• **Task directions**
Your reply should reproduce each line below exactly and carry none of the pictures.

Collected data

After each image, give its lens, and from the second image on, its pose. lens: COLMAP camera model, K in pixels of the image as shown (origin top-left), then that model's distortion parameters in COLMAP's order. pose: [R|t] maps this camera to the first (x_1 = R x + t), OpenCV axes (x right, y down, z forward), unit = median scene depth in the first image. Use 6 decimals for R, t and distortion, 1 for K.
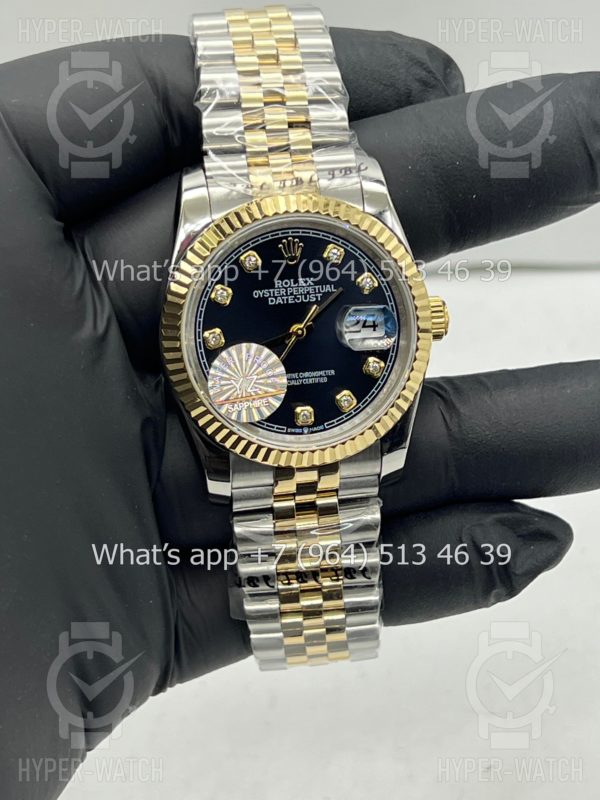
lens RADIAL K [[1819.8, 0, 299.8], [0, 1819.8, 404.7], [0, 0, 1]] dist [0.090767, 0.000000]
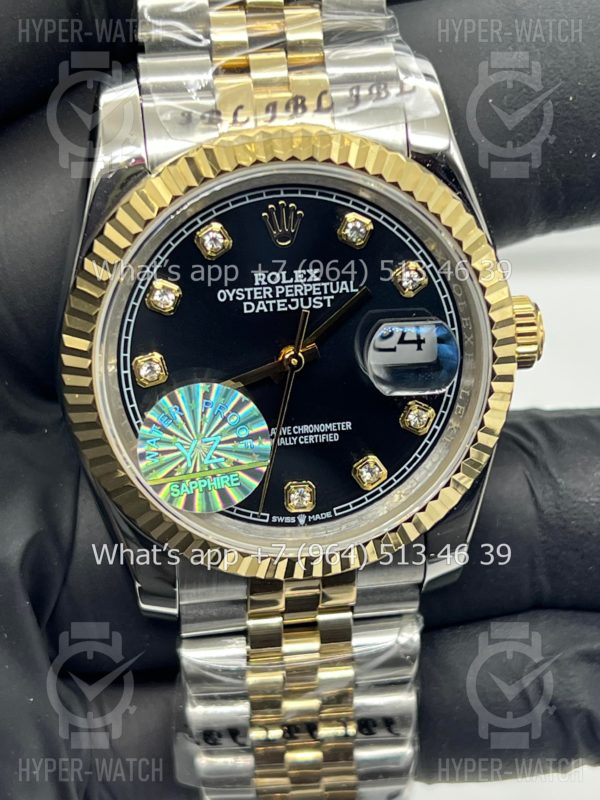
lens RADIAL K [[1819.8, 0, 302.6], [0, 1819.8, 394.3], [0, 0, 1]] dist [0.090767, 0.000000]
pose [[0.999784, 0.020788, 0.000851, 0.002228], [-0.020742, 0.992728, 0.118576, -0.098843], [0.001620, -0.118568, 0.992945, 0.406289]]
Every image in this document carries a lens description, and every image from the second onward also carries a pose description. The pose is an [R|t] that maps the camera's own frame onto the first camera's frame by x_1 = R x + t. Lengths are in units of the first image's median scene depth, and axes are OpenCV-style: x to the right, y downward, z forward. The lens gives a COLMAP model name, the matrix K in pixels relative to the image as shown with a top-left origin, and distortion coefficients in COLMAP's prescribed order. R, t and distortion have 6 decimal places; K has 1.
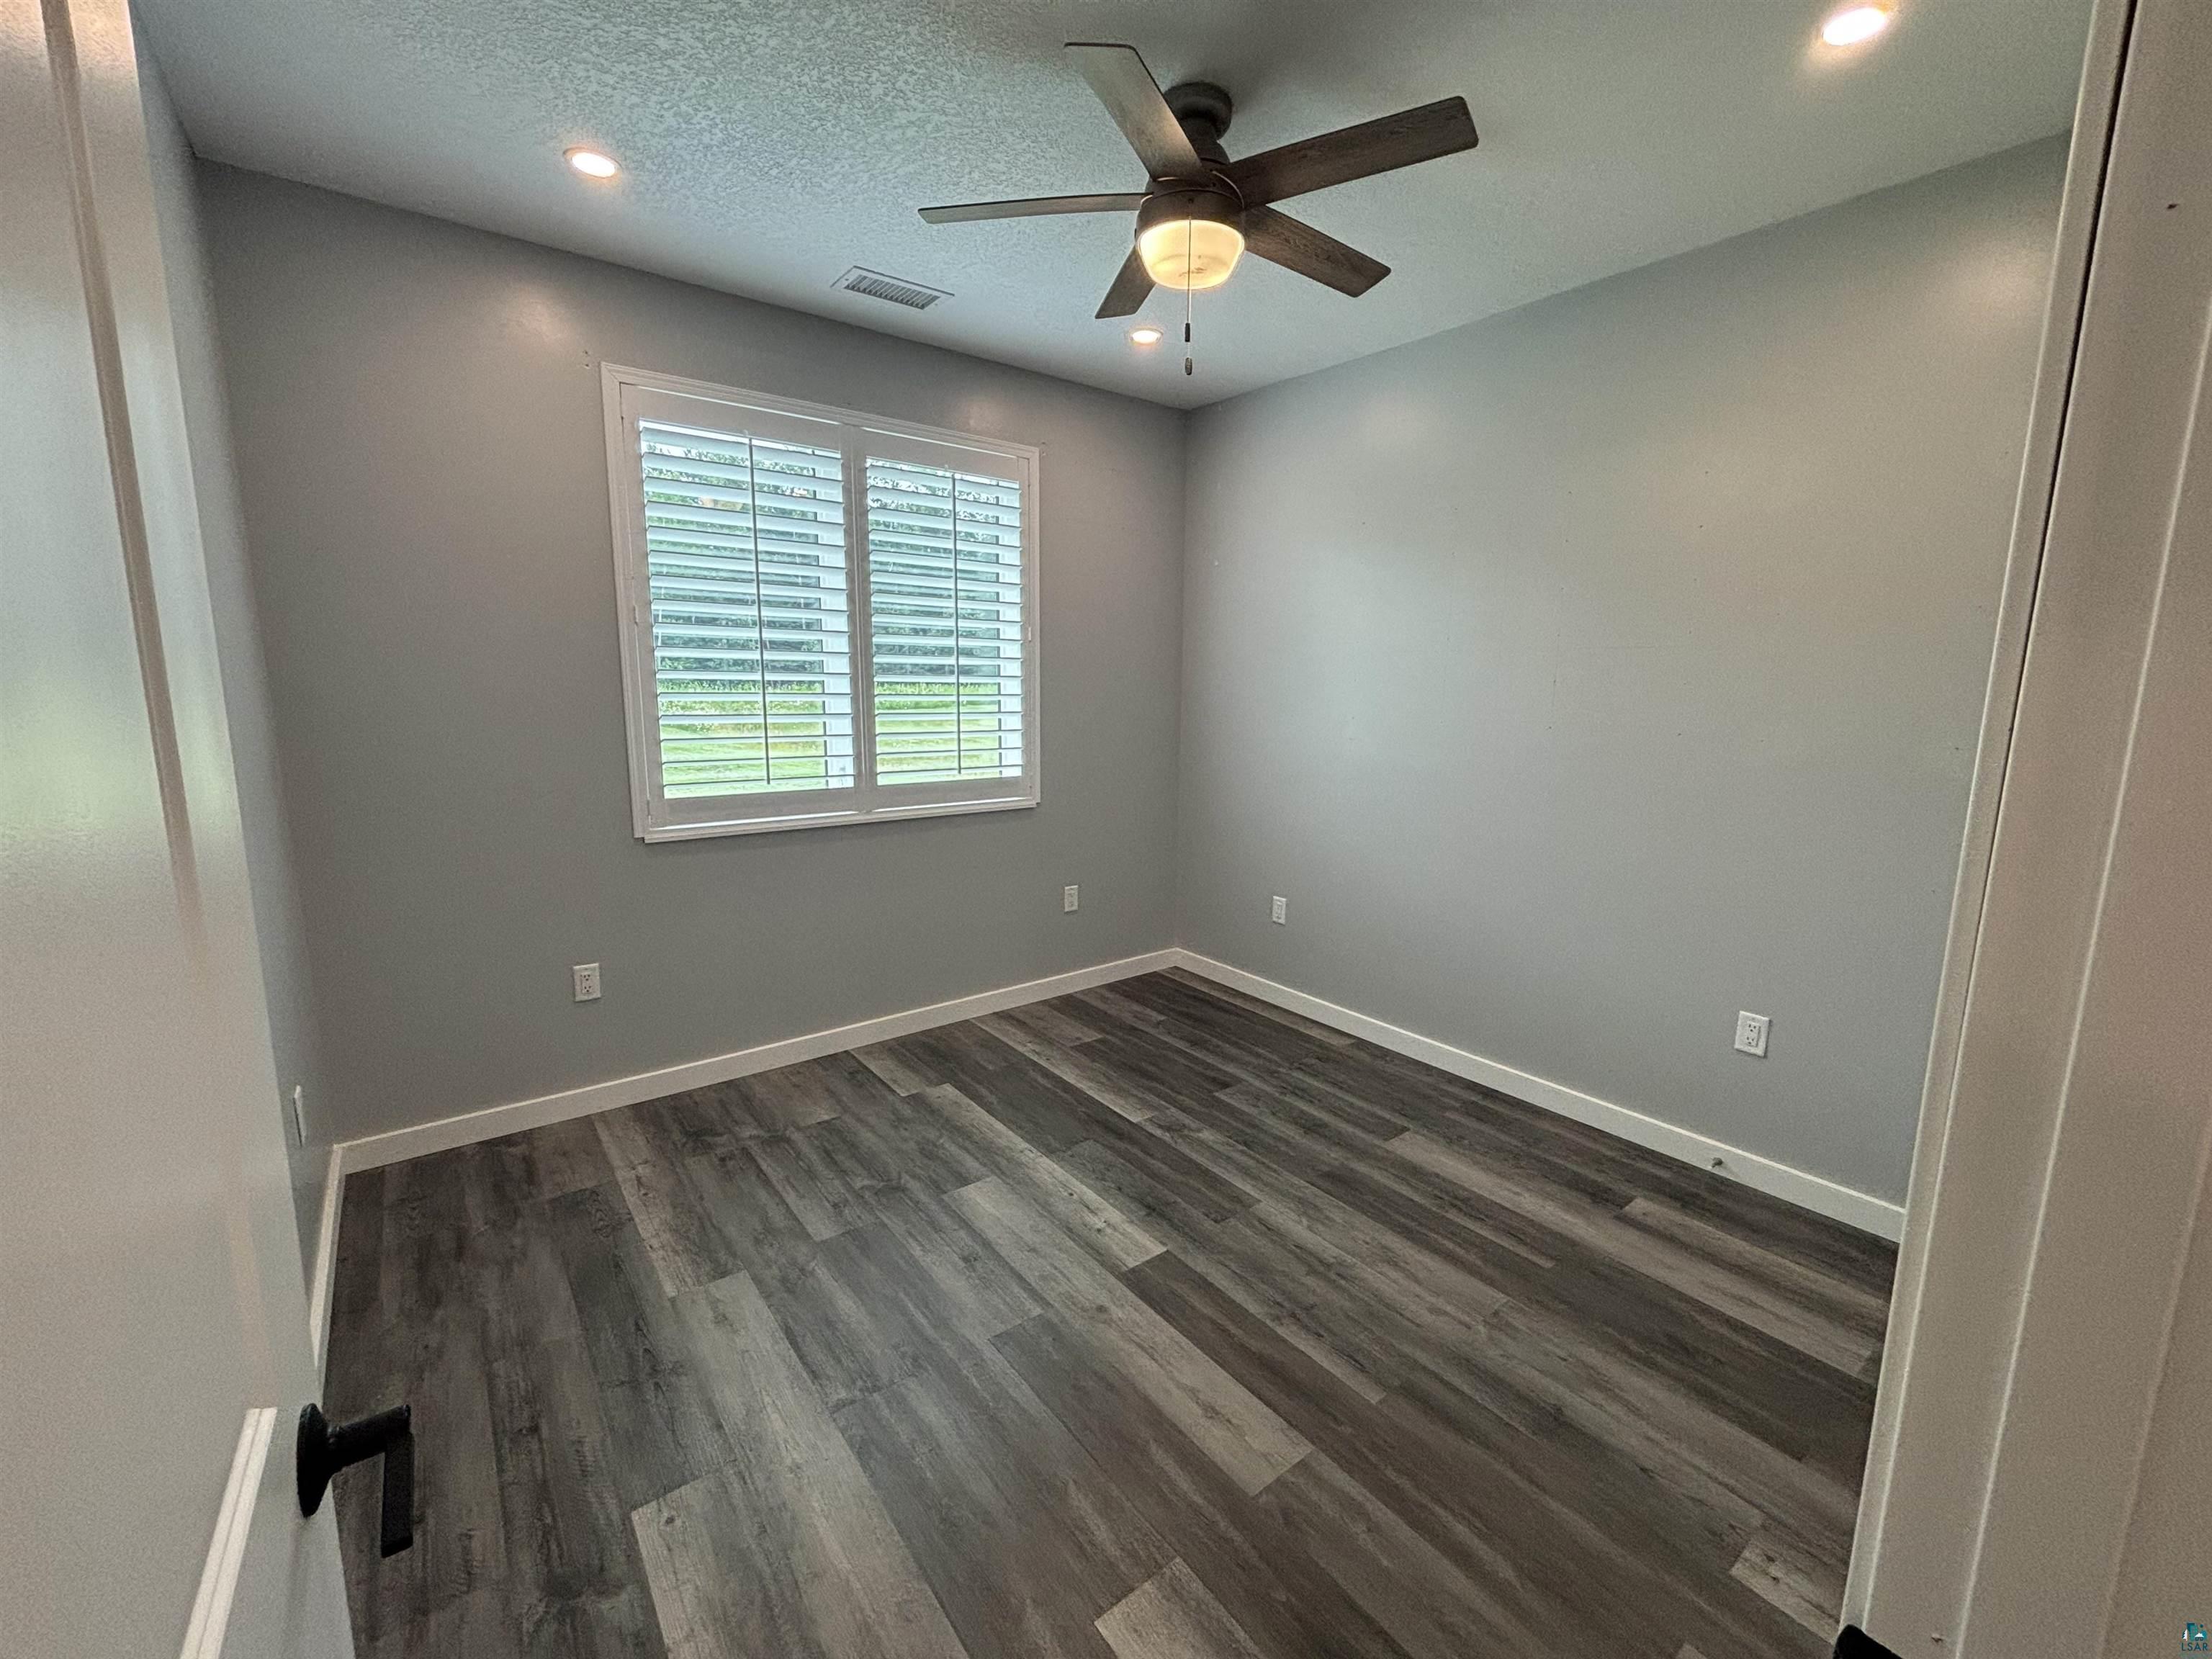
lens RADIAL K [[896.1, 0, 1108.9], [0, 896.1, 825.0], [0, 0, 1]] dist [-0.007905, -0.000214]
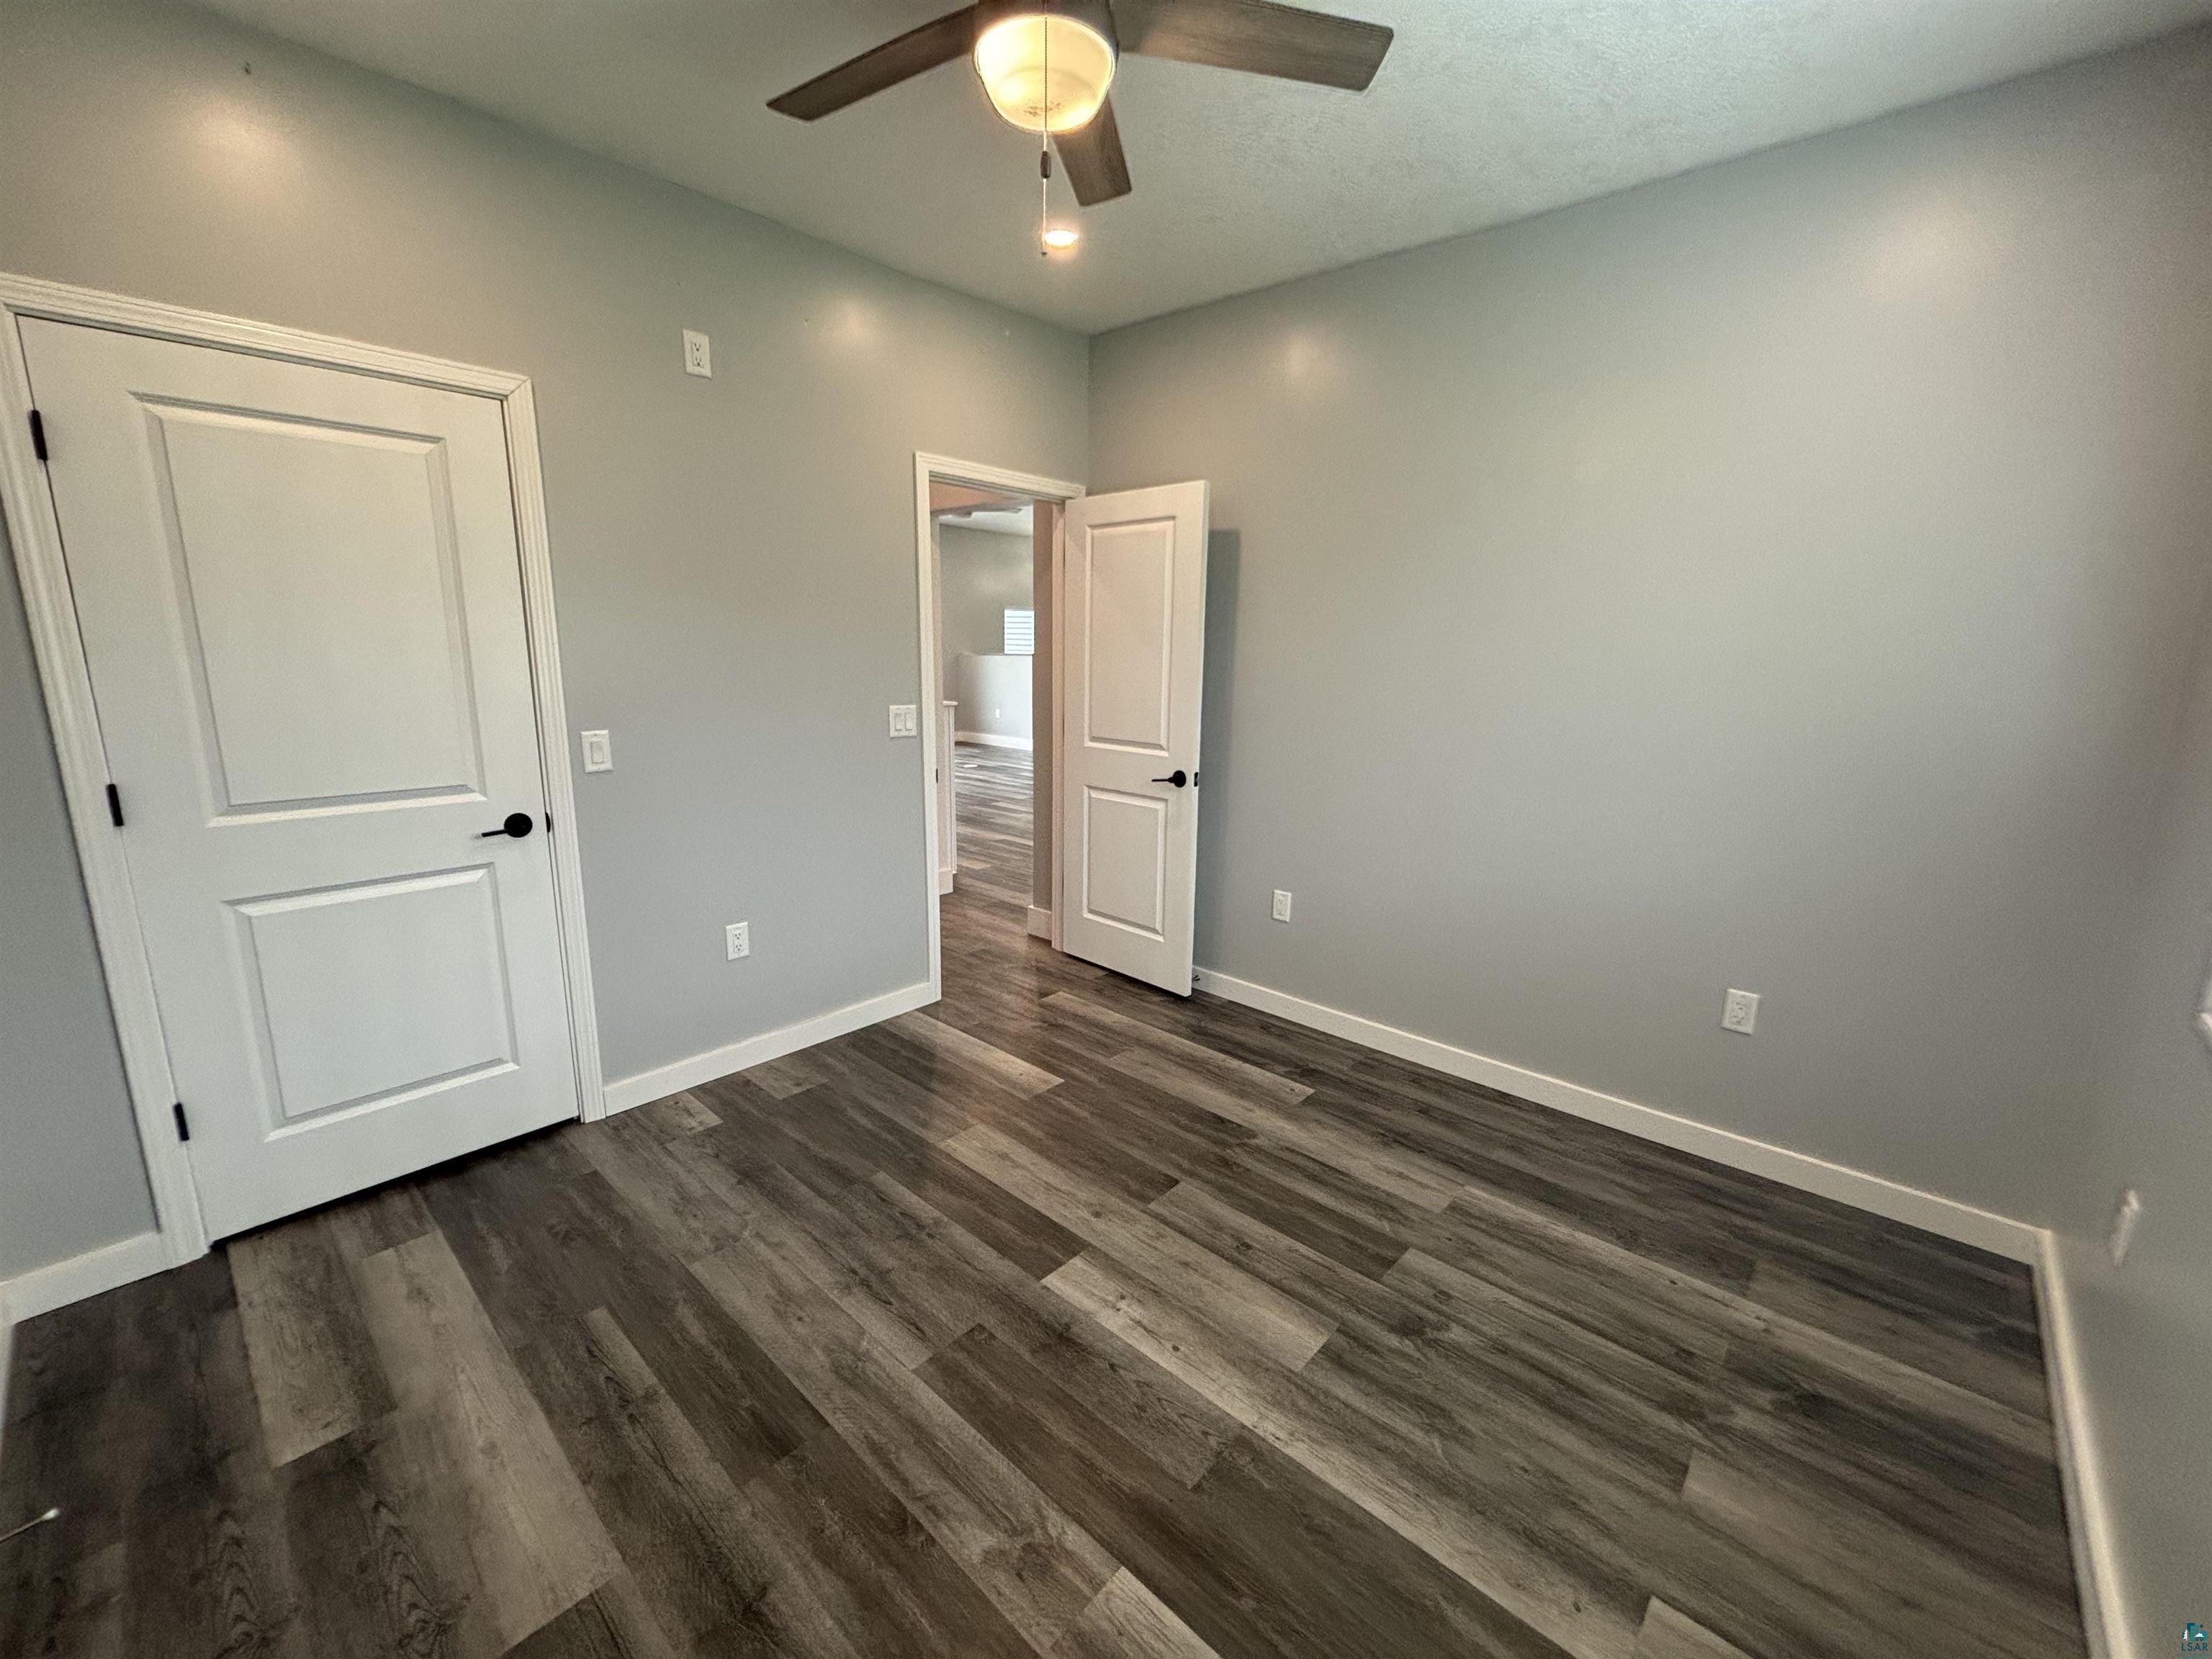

• **Answer box**
After each image, give its lens, and from the second image on, its pose. lens: COLMAP camera model, K in pixels of the image as shown (origin top-left), then that model's distortion parameters in COLMAP's order. pose: [R|t] maps this camera to the first (x_1 = R x + t), OpenCV axes (x right, y down, z forward), unit = median scene depth in the first image. Use 6 decimals for R, t and distortion, 1 for K.
lens RADIAL K [[1819.8, 0, 299.8], [0, 1819.8, 404.7], [0, 0, 1]] dist [0.090767, 0.000000]
lens RADIAL K [[1819.8, 0, 302.6], [0, 1819.8, 394.3], [0, 0, 1]] dist [0.090767, 0.000000]
pose [[0.999784, 0.020788, 0.000851, 0.002228], [-0.020742, 0.992728, 0.118576, -0.098843], [0.001620, -0.118568, 0.992945, 0.406289]]
Every image in this document carries a lens description, and every image from the second onward also carries a pose description. The pose is an [R|t] that maps the camera's own frame onto the first camera's frame by x_1 = R x + t. Lengths are in units of the first image's median scene depth, and axes are OpenCV-style: x to the right, y downward, z forward. The lens gives a COLMAP model name, the matrix K in pixels relative to the image as shown with a top-left origin, and distortion coefficients in COLMAP's prescribed order. R, t and distortion have 6 decimal places; K has 1.
lens RADIAL K [[896.1, 0, 1108.9], [0, 896.1, 825.0], [0, 0, 1]] dist [-0.007905, -0.000214]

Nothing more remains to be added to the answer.